### Required action A
From the Red Rooms review, quote the passage from "Tag Archives: B+" up to and including "in his backyard.".
### Required action B
Answer these questions using the Red Rooms review:
(i) Who directed the film?
(ii) Where were the bodies found?
(iii) Which actor plays the prosecutor?
### Required action C
Translate this sentence from the Red Rooms review into Spanish: "The bodies were found buried in his backyard."

### Selected extract

Tag Archives: B+

RED ROOMS

Producer: Dominique Dussault   Director: Pascal Plante   Screenplay: Pascal Plante   Cast: Juliette Gariépy, Laurie Babin, Elisabeth Locas, Natalie Tannous, Pierre Chagnon, Guy Thauvette and Maxwell McCabe-Lokos   Distributor: Utopia

Grade: B+

It’s the widespread public fascination with serial killers, rather than the killers themselves, that’s the focus of Pascal Plante’s chillingly austere courtroom drama.  The accused is Ludovic Chevalier (Maxwell McCabe-Lokos), charged not only with brutally killing three girls, but broadcasting the murders to paying customers via a “Red Room,” a site on the darkest web.  The bodies were found buried in his backyard. 

The evidence against him is laid out in coolly methodical fashion by the prosecutor (Natalie Tannous) in her opening statement, while in his rebuttal the defense counsel (Pierre Chagnon) mounts an assault on its circumstantial character.  Francine Beaulieu (Elisabeth Locas), the mother of Camille, the one victim whose murder video has not yet been found, looks on anxiously from the gallery.

### Information provided
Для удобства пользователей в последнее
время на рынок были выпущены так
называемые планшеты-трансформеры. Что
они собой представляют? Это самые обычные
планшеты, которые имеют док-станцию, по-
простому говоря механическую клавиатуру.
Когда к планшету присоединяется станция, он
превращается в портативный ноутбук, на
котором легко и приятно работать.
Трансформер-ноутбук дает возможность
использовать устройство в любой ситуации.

### Result A
Tag Archives: B+

RED ROOMS

Producer: Dominique Dussault   Director: Pascal Plante   Screenplay: Pascal Plante   Cast: Juliette Gariépy, Laurie Babin, Elisabeth Locas, Natalie Tannous, Pierre Chagnon, Guy Thauvette and Maxwell McCabe-Lokos   Distributor: Utopia

Grade: B+

It’s the widespread public fascination with serial killers, rather than the killers themselves, that’s the focus of Pascal Plante’s chillingly austere courtroom drama.  The accused is Ludovic Chevalier (Maxwell McCabe-Lokos), charged not only with brutally killing three girls, but broadcasting the murders to paying customers via a “Red Room,” a site on the darkest web.  The bodies were found buried in his backyard.

### Result B
(i) Pascal Plante
(ii) Buried in Ludovic Chevalier's backyard
(iii) Natalie Tannous

### Result C
Los cuerpos fueron encontrados enterrados en su patio trasero.